Internal mode converter mirror shaping from measured field intensity

Abstract

Summary form only given. The simulation and experimental results for a pair of gyrotron internal mode converter phase-correcting mirrors designed from intensity measurements of the feed system will be presented The feed system consists of a rippled-wall launcher that converts a 110 GHz, TE(22,6) rotating cylindrical waveguide mode into a quasi-Gaussian free-space beam and two toroidal mirrors that shape the beam. The field intensity of the beam after the second toroidal mirror was measured over several consecutive planes, and the phase of this beam was retrieved from the measurements to recover the full field structure.
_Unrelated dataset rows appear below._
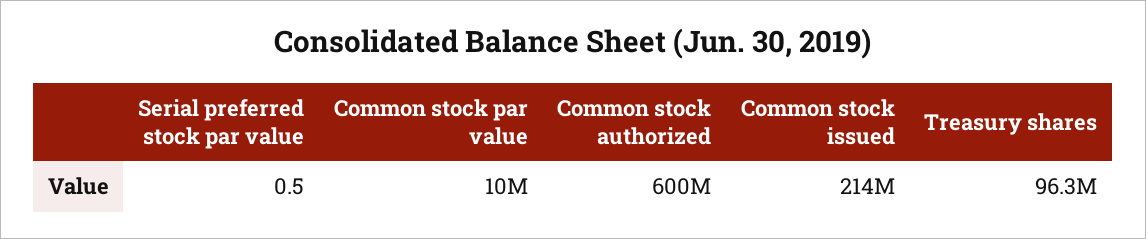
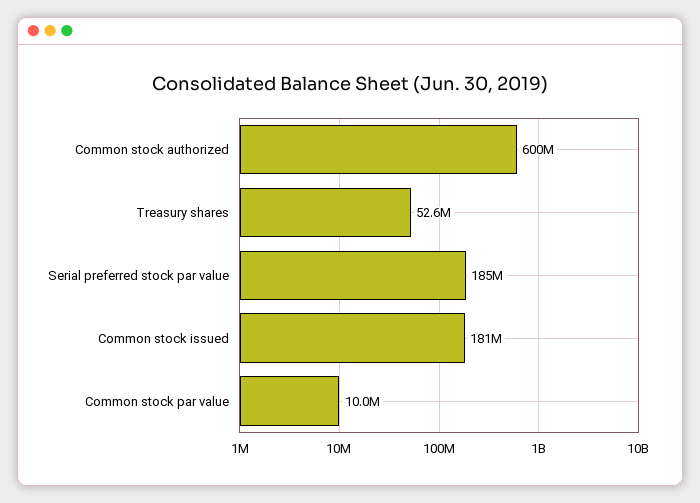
Serial preferred stock par value: 0.5 -> 185000000
Common stock issued: 214000000 -> 181000000
Treasury shares: 96300000 -> 52600000

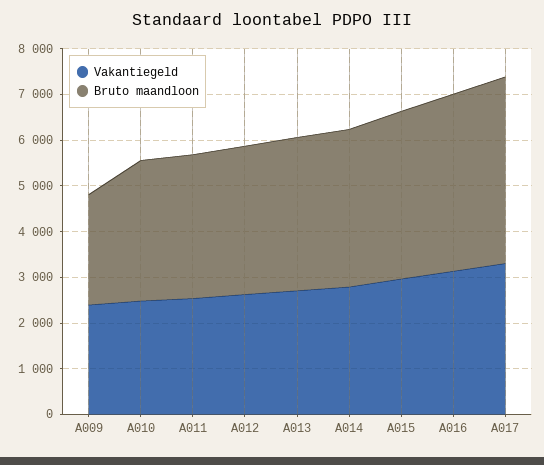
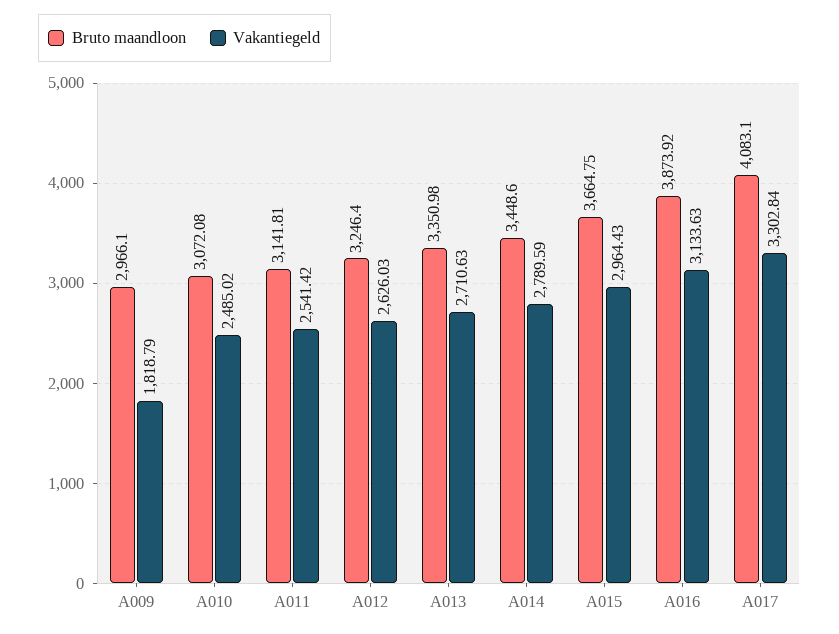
Vakantiegeld, A009: 2400 -> 1818.79
Bruto maandloon, A009: 2400 -> 2966.1

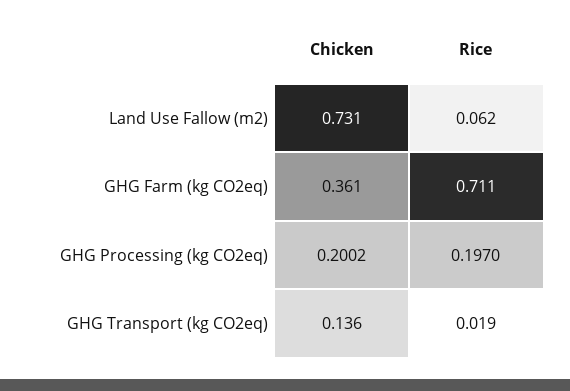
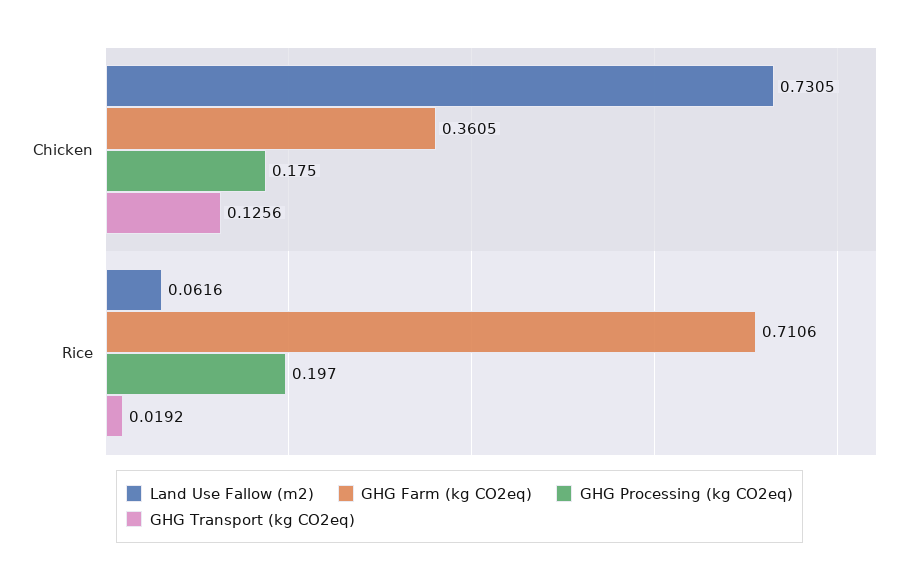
GHG Processing (kg CO2eq), Chicken: 0.2002 -> 0.175
GHG Transport (kg CO2eq), Chicken: 0.136 -> 0.1256

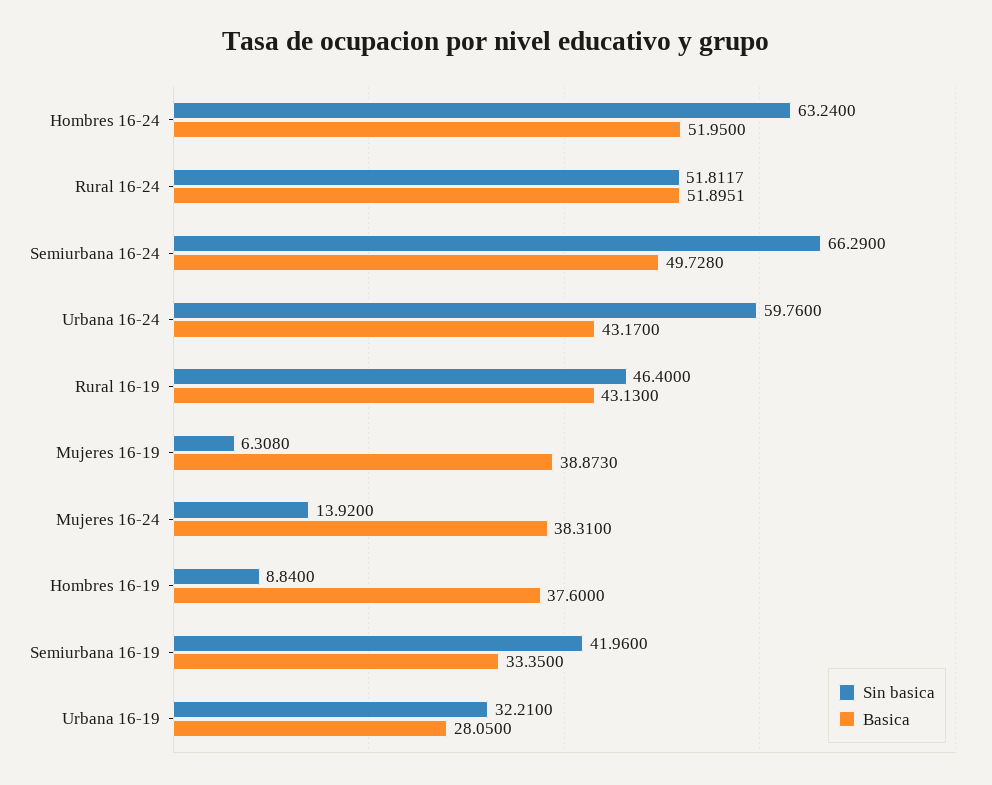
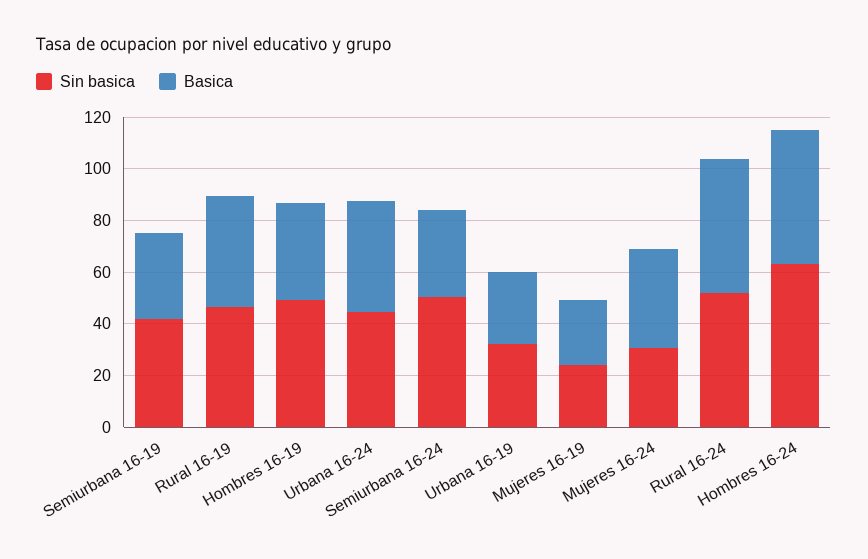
Sin basica, Semiurbana 16-24: 66.29 -> 50
Basica, Semiurbana 16-24: 49.728 -> 35
Sin basica, Urbana 16-24: 59.76 -> 45
Sin basica, Mujeres 16-19: 6.308 -> 25
Basica, Mujeres 16-19: 38.873 -> 25
Sin basica, Mujeres 16-24: 13.92 -> 30
Sin basica, Hombres 16-19: 8.84 -> 50

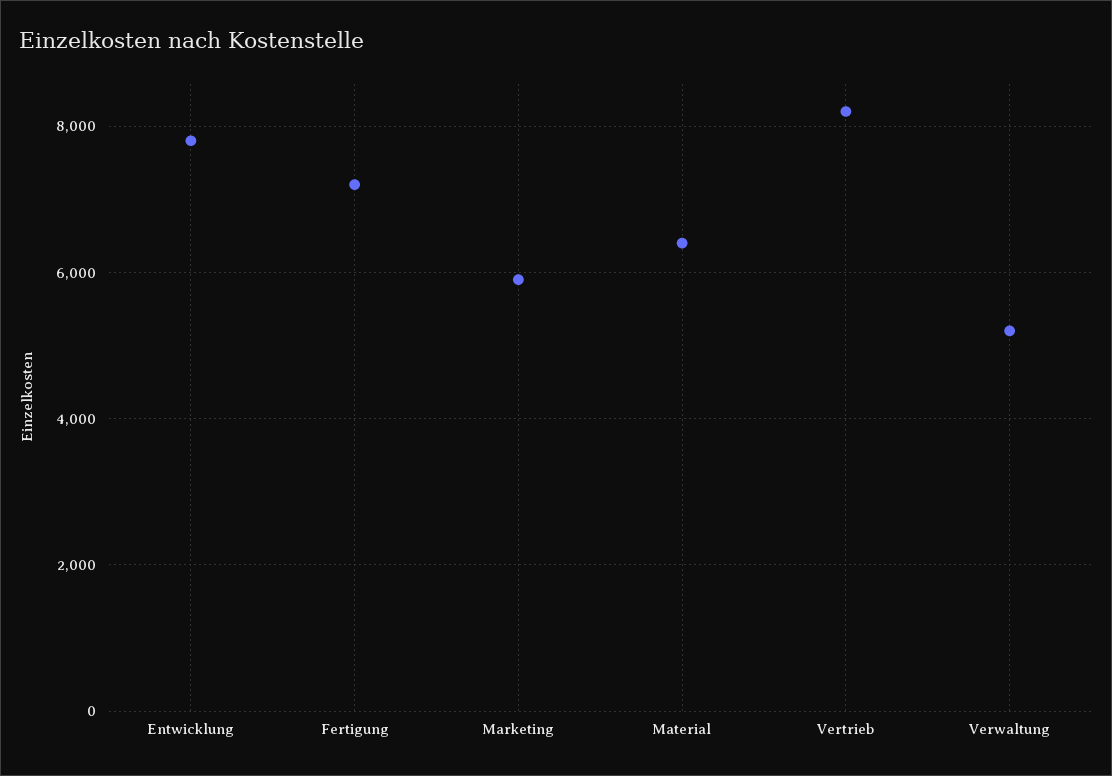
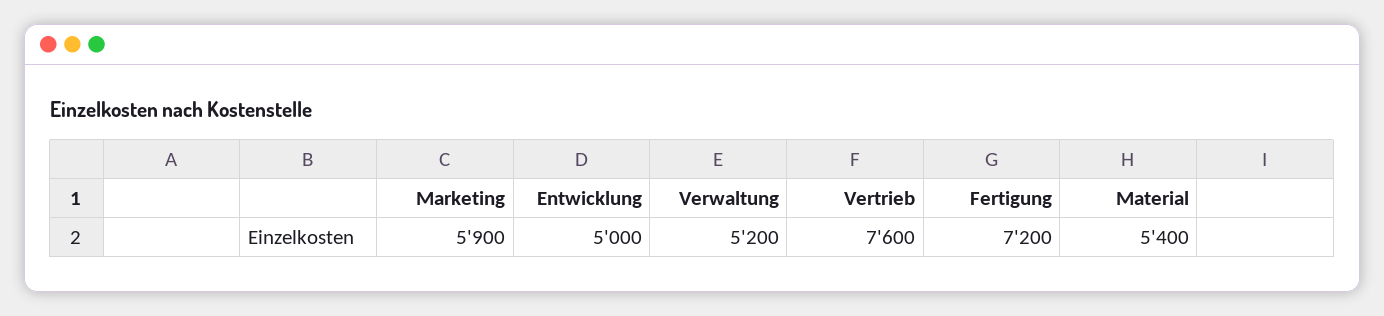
Entwicklung: 7800 -> 5000
Material: 6400 -> 5400
Vertrieb: 8200 -> 7600

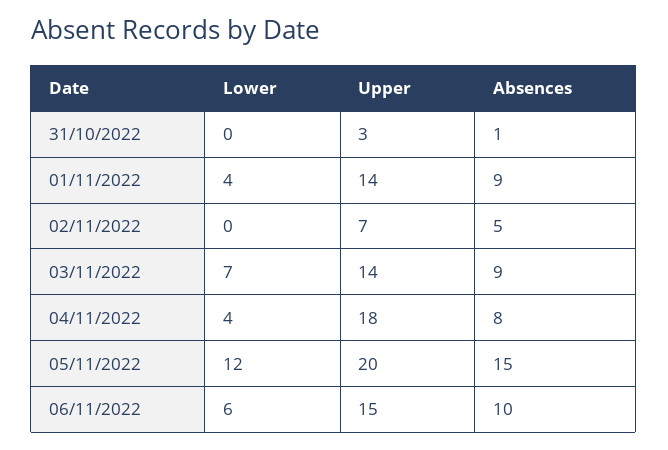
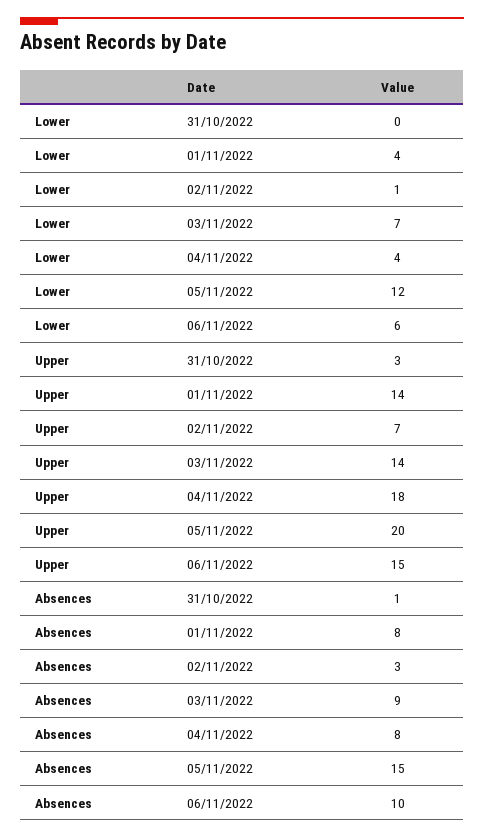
Absences, 01/11/2022: 9 -> 8
Lower, 02/11/2022: 0 -> 1
Absences, 02/11/2022: 5 -> 3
This reconstructed field was used to shape a pair of phase-correcting mirrors which transform the feed field into an ideal Gaussian beam suitable for transmission through a two-inch clear aperture diamond gyrotron window. An independent physical optics numerical electromagnetics code was used to propagate the feed field through the two-mirror system to the gyrotron window aperture, and the system produced the desired Gaussian beam amplitude and phase on the window, with 99.5% of the beam power passing through the aperture. Several new insights concerning the current design approach, derived from these simulations, will be presented. The shaped mirrors were manufactured from solid aluminum and installed on the mode converter in a cold test experiment. Measurements were made of the radiated field pattern before, on, and after the window plane, and the measured beam is indeed a Gaussian with parameters that match those of the theoretical design. A detailed analysis of these encouraging results will be presented.